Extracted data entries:

◆ ◆ ◆ ◆

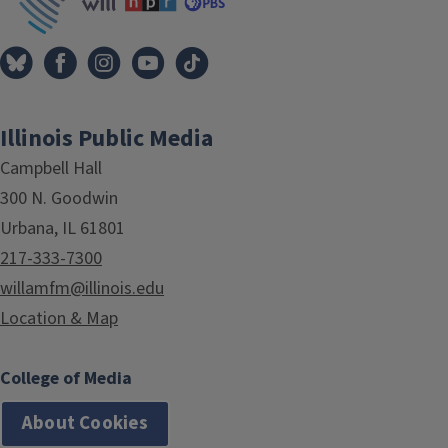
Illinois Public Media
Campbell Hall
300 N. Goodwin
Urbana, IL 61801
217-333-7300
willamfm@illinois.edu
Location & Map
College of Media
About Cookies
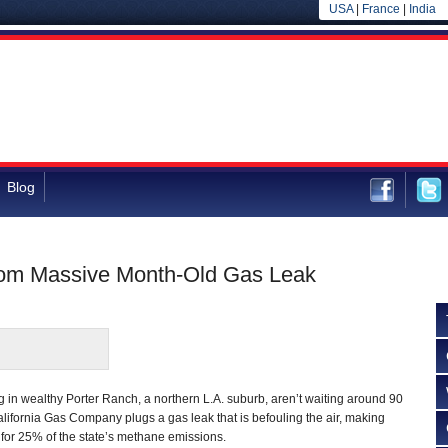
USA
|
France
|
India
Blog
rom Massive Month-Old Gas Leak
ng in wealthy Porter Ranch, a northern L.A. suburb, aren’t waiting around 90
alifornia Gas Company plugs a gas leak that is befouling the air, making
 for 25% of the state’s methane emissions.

◆ ◆ ◆ ◆

**Exercise instructions**
Please reproduce every line of the data above without any changes, leaving out the pictures.

**Solution**
Illinois Public Media
Campbell Hall
300 N. Goodwin
Urbana, IL 61801
217-333-7300
willamfm@illinois.edu
Location & Map
College of Media
About Cookies
USA
|
France
|
India
Blog
rom Massive Month-Old Gas Leak
ng in wealthy Porter Ranch, a northern L.A. suburb, aren’t waiting around 90
alifornia Gas Company plugs a gas leak that is befouling the air, making
 for 25% of the state’s methane emissions.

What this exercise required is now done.